(Dataset excerpt)
* * * * * * * * *
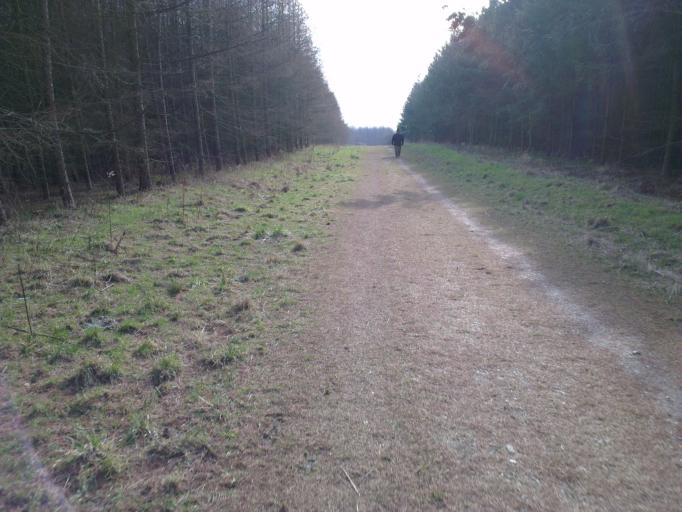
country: DK
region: Capital Region
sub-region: Frederikssund Kommune
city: Frederikssund
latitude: 55.8397
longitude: 12.0891
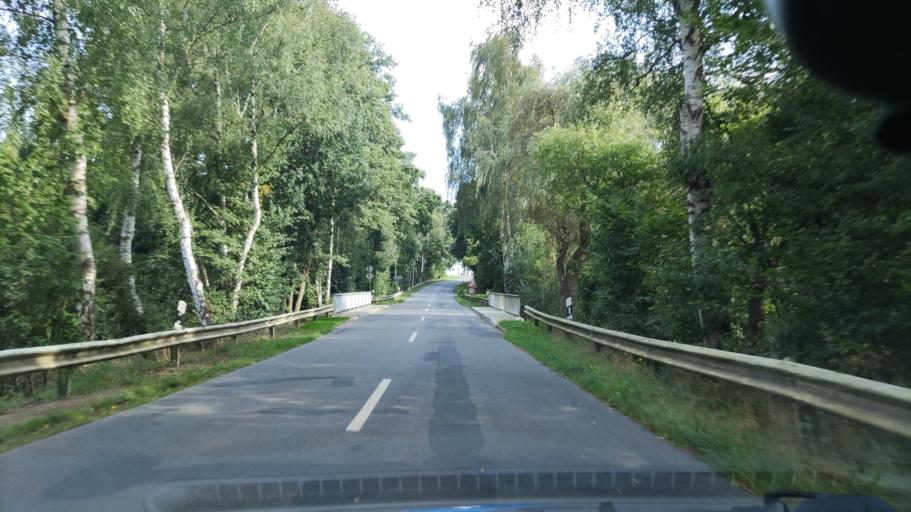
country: DE
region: Lower Saxony
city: Gerdau
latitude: 52.9727
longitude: 10.3741
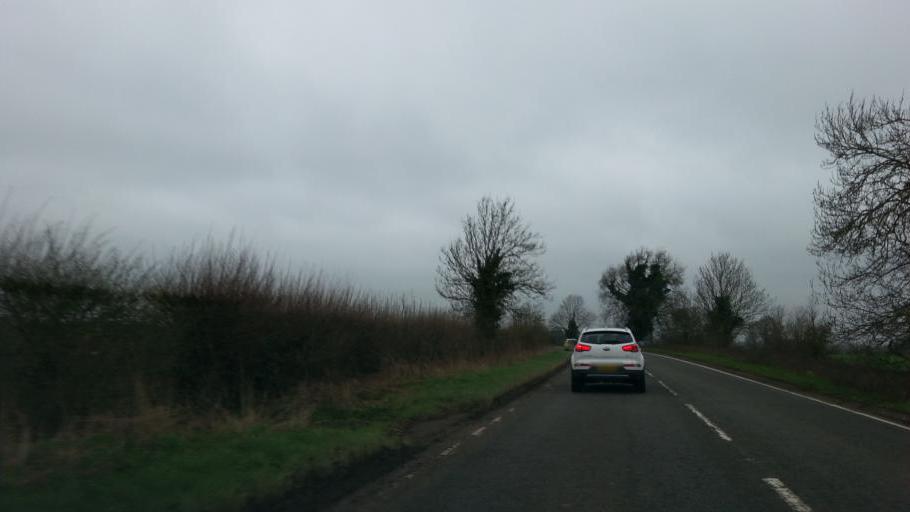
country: GB
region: England
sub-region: Oxfordshire
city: Adderbury
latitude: 52.0631
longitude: -1.2486
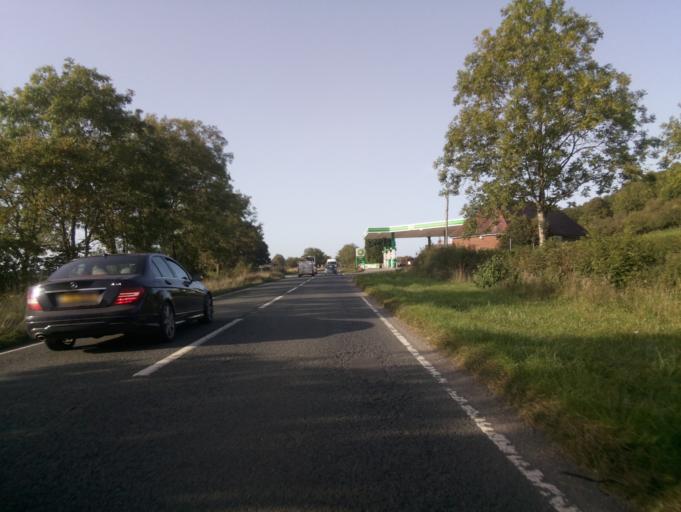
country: GB
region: England
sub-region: Gloucestershire
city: Gloucester
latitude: 51.9371
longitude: -2.2956
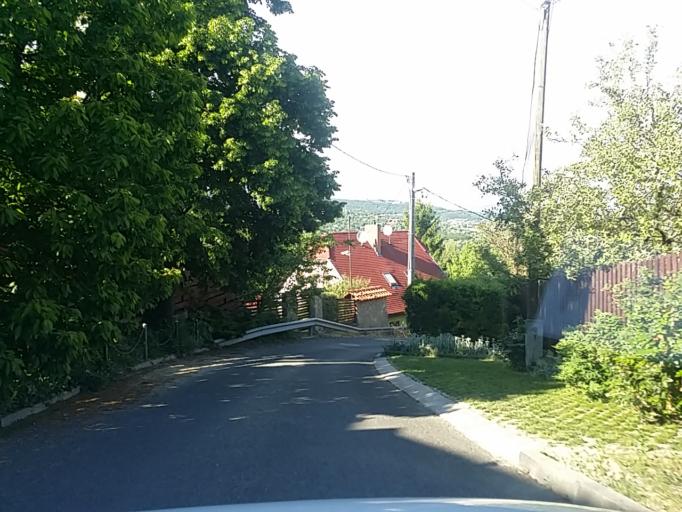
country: HU
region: Budapest
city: Budapest III. keruelet
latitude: 47.5583
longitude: 19.0180
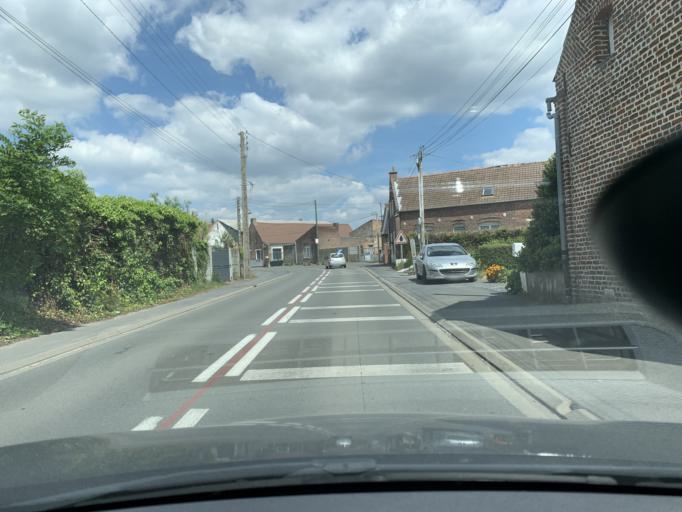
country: FR
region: Nord-Pas-de-Calais
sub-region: Departement du Nord
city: Goeulzin
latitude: 50.3173
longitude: 3.0973
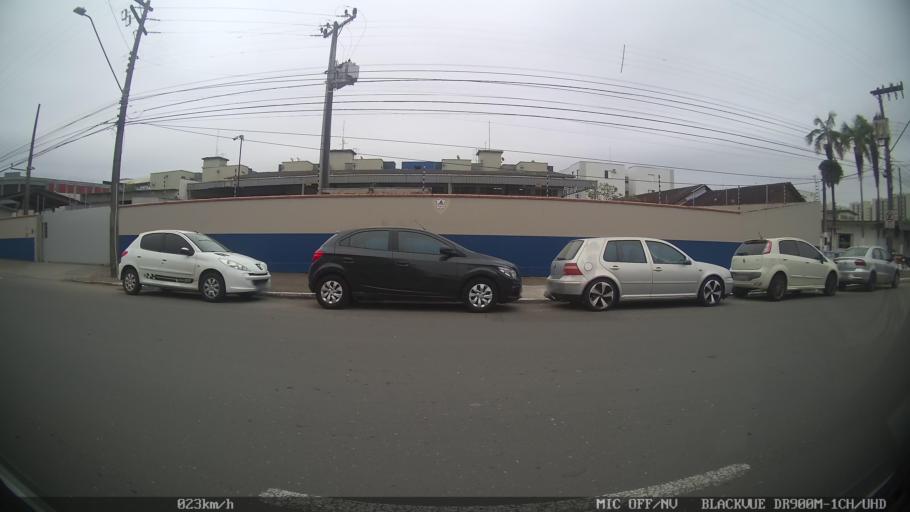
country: BR
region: Santa Catarina
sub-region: Joinville
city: Joinville
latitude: -26.3149
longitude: -48.8328
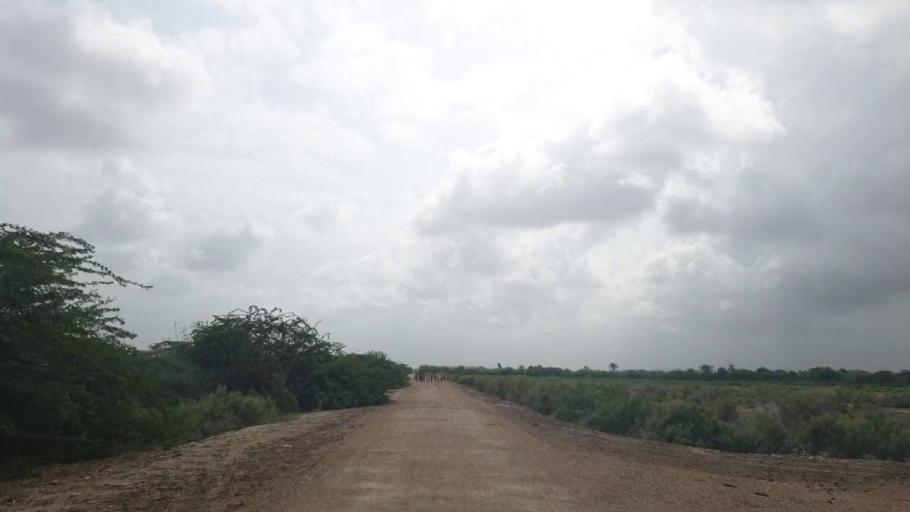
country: PK
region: Sindh
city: Tando Bago
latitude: 24.8333
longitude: 69.1032
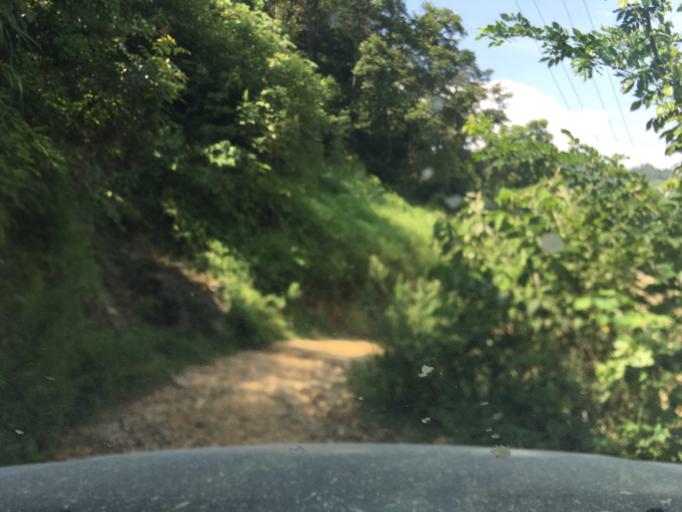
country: CN
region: Guangxi Zhuangzu Zizhiqu
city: Xinzhou
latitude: 25.0438
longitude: 105.8691
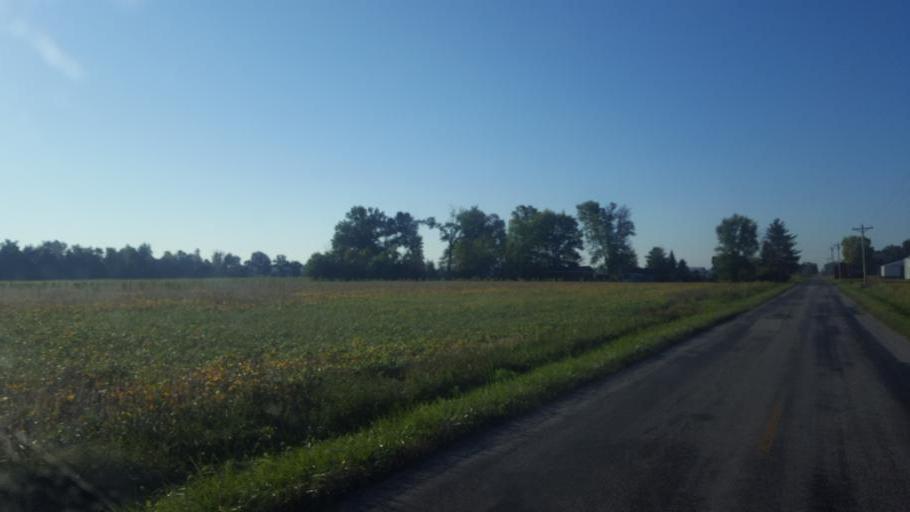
* * * * * * * * *
### Aim of the task
Reproduce the lines above word for word, omitting the pictures.

### The output
country: DK
region: Capital Region
sub-region: Frederikssund Kommune
city: Frederikssund
latitude: 55.8397
longitude: 12.0891
country: DE
region: Lower Saxony
city: Gerdau
latitude: 52.9727
longitude: 10.3741
country: GB
region: England
sub-region: Oxfordshire
city: Adderbury
latitude: 52.0631
longitude: -1.2486
country: GB
region: England
sub-region: Gloucestershire
city: Gloucester
latitude: 51.9371
longitude: -2.2956
country: HU
region: Budapest
city: Budapest III. keruelet
latitude: 47.5583
longitude: 19.0180
country: FR
region: Nord-Pas-de-Calais
sub-region: Departement du Nord
city: Goeulzin
latitude: 50.3173
longitude: 3.0973
country: BR
region: Santa Catarina
sub-region: Joinville
city: Joinville
latitude: -26.3149
longitude: -48.8328
country: PK
region: Sindh
city: Tando Bago
latitude: 24.8333
longitude: 69.1032
country: CN
region: Guangxi Zhuangzu Zizhiqu
city: Xinzhou
latitude: 25.0438
longitude: 105.8691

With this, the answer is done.